The particular harm of health insurance is that it shields participants from the true cost of health care, thereby seeming to provide a net good to enrollees while actually enabling hospital monopolies to increase costs.

  • In economic theory, monopolies are objectionable because they enable sellers to charge higher prices and thereby cause some consumers (who would be willing to pay a competitive price) to forgo enjoyment of the monopolized good or service.
  • Such output-reducing effects are greatly lessened in health care markets because the many patients covered by health insurance can easily pay monopolist providers' asking prices rather than being induced to give up these desirable goods and services.
  • But unfortunately, precisely because there is no output reduction in response to monopoly price increases, health insurance amplifies the monopolistic power of health care suppliers.
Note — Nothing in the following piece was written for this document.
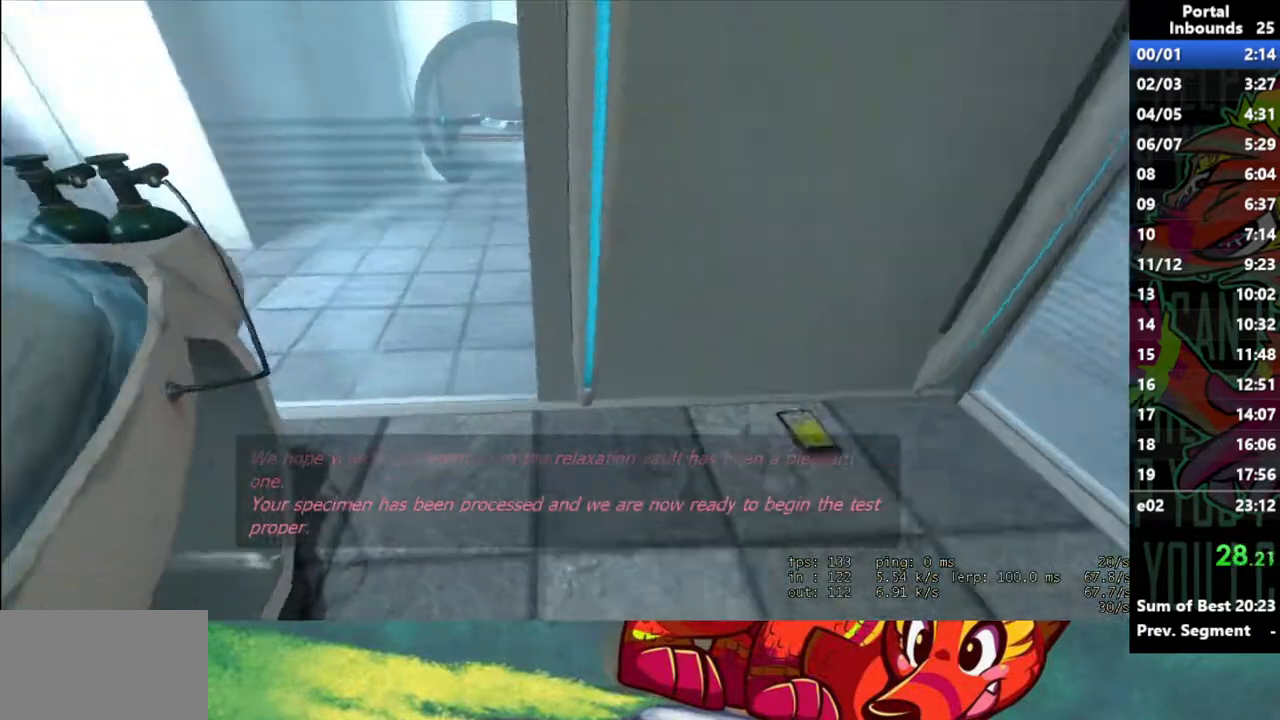
{"keys": ["a", "w"], "mouse": [], "events": [[117, "w", "up"], [167, "d", "up"], [217, "a", "down"], [217, "w", "down"]]}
This tendency is particularly troubling for the health care industry for two separate reasons. First, the sector has seen huge waves of consolidation and acquisition on the local hospital level in recent years.
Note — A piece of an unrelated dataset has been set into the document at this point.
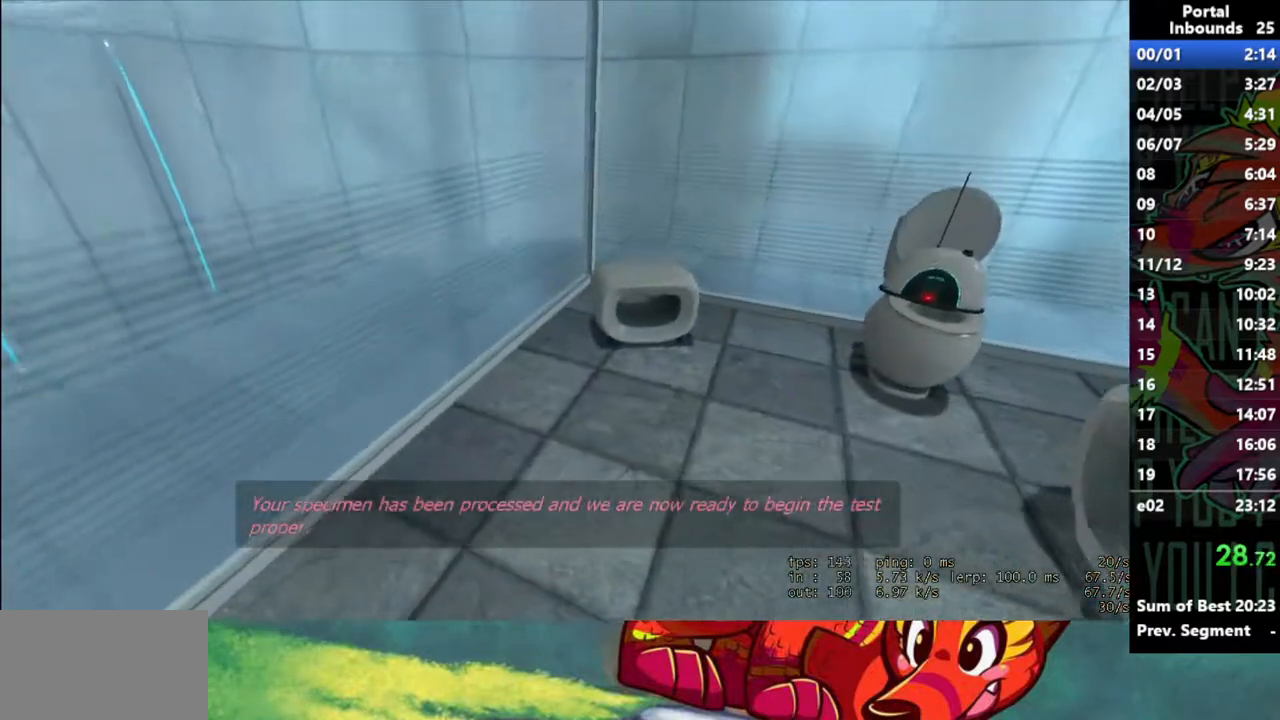
{"keys": ["d", "w"], "mouse": [], "events": [[183, "a", "up"], [467, "d", "down"]]}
  • In 1995, hospital merger and acquisition activity was nine times its level at the start of the decade, and by 2003, almost 90 percent of Americans living in the nation's larger metropolitan statistical areas (MSAs) faced highly concentrated provider markets.
  • This wave of hospital consolidation was responsible for price increases for inpatient services of at least five percent.
  • Also, it was responsible for price increases of 40 percent where merging hospitals are closely located.
  • A second merger wave from 2006 to 2009 significantly increased the hospital concentration in 30 MSAs, and a majority of Americans are now subject to monopoly power in their local markets.

The second reason why this trend is particularly troubling is that the implementation of the Affordable Care Act (ACA) will exacerbate the problem. By insuring more Americans, the ACA will further expand hospitals' monopolistic power.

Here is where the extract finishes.